TASK
Return every line of the records below unchanged and in their original order.

Bounding box annotations
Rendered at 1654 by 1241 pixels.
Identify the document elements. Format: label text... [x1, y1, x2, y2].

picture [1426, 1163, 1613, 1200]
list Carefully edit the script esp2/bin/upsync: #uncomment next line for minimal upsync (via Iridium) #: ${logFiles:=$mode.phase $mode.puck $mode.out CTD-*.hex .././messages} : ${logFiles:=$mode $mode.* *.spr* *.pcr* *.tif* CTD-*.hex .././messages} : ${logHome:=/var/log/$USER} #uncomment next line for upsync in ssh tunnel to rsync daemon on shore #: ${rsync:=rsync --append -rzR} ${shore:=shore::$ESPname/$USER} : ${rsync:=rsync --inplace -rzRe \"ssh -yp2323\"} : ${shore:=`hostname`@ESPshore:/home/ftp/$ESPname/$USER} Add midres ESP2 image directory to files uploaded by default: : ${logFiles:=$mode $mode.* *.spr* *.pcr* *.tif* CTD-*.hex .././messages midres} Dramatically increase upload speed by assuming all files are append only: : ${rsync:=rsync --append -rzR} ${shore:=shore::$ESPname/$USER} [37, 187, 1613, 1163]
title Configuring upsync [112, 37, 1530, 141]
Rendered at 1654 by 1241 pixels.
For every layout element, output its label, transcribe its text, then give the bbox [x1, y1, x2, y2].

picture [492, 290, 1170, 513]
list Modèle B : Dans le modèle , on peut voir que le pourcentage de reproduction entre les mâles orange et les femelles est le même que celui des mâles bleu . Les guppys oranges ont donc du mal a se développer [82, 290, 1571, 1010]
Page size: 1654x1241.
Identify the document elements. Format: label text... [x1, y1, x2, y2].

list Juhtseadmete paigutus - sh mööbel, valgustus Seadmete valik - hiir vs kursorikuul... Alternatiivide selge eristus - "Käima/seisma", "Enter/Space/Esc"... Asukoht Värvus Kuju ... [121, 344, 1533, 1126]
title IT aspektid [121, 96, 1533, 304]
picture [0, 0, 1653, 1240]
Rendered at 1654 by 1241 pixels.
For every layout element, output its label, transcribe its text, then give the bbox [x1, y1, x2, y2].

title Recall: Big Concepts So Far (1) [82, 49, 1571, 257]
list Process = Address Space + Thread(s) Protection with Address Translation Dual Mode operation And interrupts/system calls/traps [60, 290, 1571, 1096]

WORKED ANSWER
Rendered at 1654 by 1241 pixels.
Identify the document elements. Format: label text... [x1, y1, x2, y2].

picture [1426, 1163, 1613, 1200]
list Carefully edit the script esp2/bin/upsync: #uncomment next line for minimal upsync (via Iridium) #: ${logFiles:=$mode.phase $mode.puck $mode.out CTD-*.hex .././messages} : ${logFiles:=$mode $mode.* *.spr* *.pcr* *.tif* CTD-*.hex .././messages} : ${logHome:=/var/log/$USER} #uncomment next line for upsync in ssh tunnel to rsync daemon on shore #: ${rsync:=rsync --append -rzR} ${shore:=shore::$ESPname/$USER} : ${rsync:=rsync --inplace -rzRe \"ssh -yp2323\"} : ${shore:=`hostname`@ESPshore:/home/ftp/$ESPname/$USER} Add midres ESP2 image directory to files uploaded by default: : ${logFiles:=$mode $mode.* *.spr* *.pcr* *.tif* CTD-*.hex .././messages midres} Dramatically increase upload speed by assuming all files are append only: : ${rsync:=rsync --append -rzR} ${shore:=shore::$ESPname/$USER} [37, 187, 1613, 1163]
title Configuring upsync [112, 37, 1530, 141]
Rendered at 1654 by 1241 pixels.
For every layout element, output its label, transcribe its text, then give the bbox [x1, y1, x2, y2].

picture [492, 290, 1170, 513]
list Modèle B : Dans le modèle , on peut voir que le pourcentage de reproduction entre les mâles orange et les femelles est le même que celui des mâles bleu . Les guppys oranges ont donc du mal a se développer [82, 290, 1571, 1010]
Page size: 1654x1241.
Identify the document elements. Format: label text... [x1, y1, x2, y2].

list Juhtseadmete paigutus - sh mööbel, valgustus Seadmete valik - hiir vs kursorikuul... Alternatiivide selge eristus - "Käima/seisma", "Enter/Space/Esc"... Asukoht Värvus Kuju ... [121, 344, 1533, 1126]
title IT aspektid [121, 96, 1533, 304]
picture [0, 0, 1653, 1240]
Rendered at 1654 by 1241 pixels.
For every layout element, output its label, transcribe its text, then give the bbox [x1, y1, x2, y2].

title Recall: Big Concepts So Far (1) [82, 49, 1571, 257]
list Process = Address Space + Thread(s) Protection with Address Translation Dual Mode operation And interrupts/system calls/traps [60, 290, 1571, 1096]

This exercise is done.